[Excerpts from a dataset]
-*-
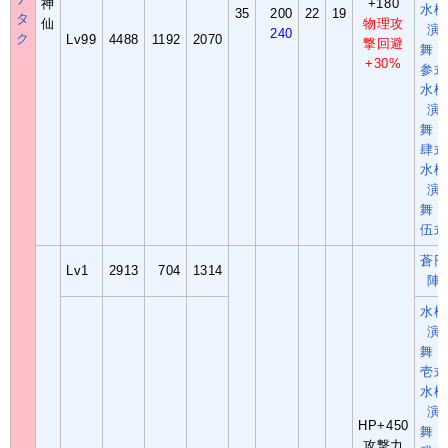
神
+180
水槍
35
200
22
19
タ
仙
物理攻
演
240
ク
Lv99
4488
1192
2070
撃回避
舞・
+30%
参式
水槍
演
舞・
肆式
水槍
演
舞・
伍式
蒼円
Lv1
2913
704
1314
陣
水槍
演
舞・
壱式
水槍
演
HP+450
舞・
攻撃力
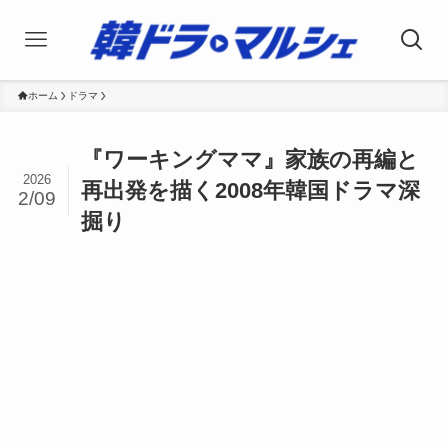
ホーム
ドラマ
『ワーキングママ』家族の再編と
2026
再出発を描く2008年韓国ドラマ深
2/09
掘り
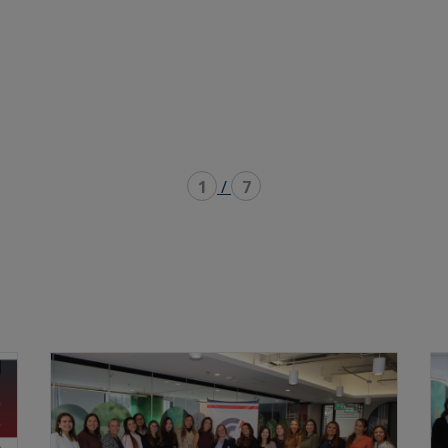
1
/
7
-*-
TASK OBJECTIVE: Print every line of text from all the items above without changing anything, and leave the pictures out of your answer.

ANSWER AREA:
神
+180
水槍
35
200
22
19
タ
仙
物理攻
演
240
ク
Lv99
4488
1192
2070
撃回避
舞・
+30%
参式
水槍
演
舞・
肆式
水槍
演
舞・
伍式
蒼円
Lv1
2913
704
1314
陣
水槍
演
舞・
壱式
水槍
演
HP+450
舞・
攻撃力
ホーム
ドラマ
『ワーキングママ』家族の再編と
2026
再出発を描く2008年韓国ドラマ深
2/09
掘り
1
/
7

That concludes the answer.